Yakov Rekhter Juniper Networks, Inc. 1194 N. Mathilda Ave. Sunnyvale, CA 94089

Yakov Rekhter Juniper Networks,Inc.加利福尼亚州桑尼维尔市马蒂尔达大道北1194号,邮编94089


Eric Rosen Cisco Systems, Inc. 1414 Massachusetts Avenue Boxborough, MA 01719

Eric Rosen Cisco Systems,Inc.马萨诸塞州伯斯堡马萨诸塞大道1414号,邮编01719


Full Copyright Statement


Copyright (C) The Internet Society (2005).


This document is subject to the rights, licenses and restrictions contained in BCP 78, and except as set forth therein, the authors retain all their rights.

本文件受BCP 78中包含的权利、许可和限制的约束,除其中规定外,作者保留其所有权利。



Intellectual Property


The IETF takes no position regarding the validity or scope of any Intellectual Property Rights or other rights that might be claimed to pertain to the implementation or use of the technology described in this document or the extent to which any license under such rights might or might not be available; nor does it represent that it has made any independent effort to identify any such rights.

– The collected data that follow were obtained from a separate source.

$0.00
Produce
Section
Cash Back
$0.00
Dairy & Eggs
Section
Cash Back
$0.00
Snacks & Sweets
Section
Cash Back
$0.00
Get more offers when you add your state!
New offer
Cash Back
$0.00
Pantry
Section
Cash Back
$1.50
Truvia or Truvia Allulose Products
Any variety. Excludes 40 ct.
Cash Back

Information on the procedures with respect to rights in RFC documents can be found in BCP 78 and BCP 79.

IETF对可能声称与本文件所述技术的实施或使用有关的任何知识产权或其他权利的有效性或范围,或此类权利下的任何许可可能或可能不可用的程度,不采取任何立场;它也不表示它已作出任何独立努力来确定任何此类权利。有关RFC文件中权利的程序信息,请参见BCP 78和BCP 79。

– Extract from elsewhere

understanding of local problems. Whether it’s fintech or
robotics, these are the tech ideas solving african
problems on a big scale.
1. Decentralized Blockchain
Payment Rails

Copies of IPR disclosures made to the IETF Secretariat and any assurances of licenses to be made available, or the result of an attempt made to obtain a general license or permission for the use of such proprietary rights by implementers or users of this specification can be obtained from the IETF on-line IPR repository at


The IETF invites any interested party to bring to its attention any copyrights, patents or patent applications, or other proprietary rights that may cover technology that may be required to implement this standard. Please address the information to the IETF at




Funding for the RFC Editor function is currently provided by the Internet Society.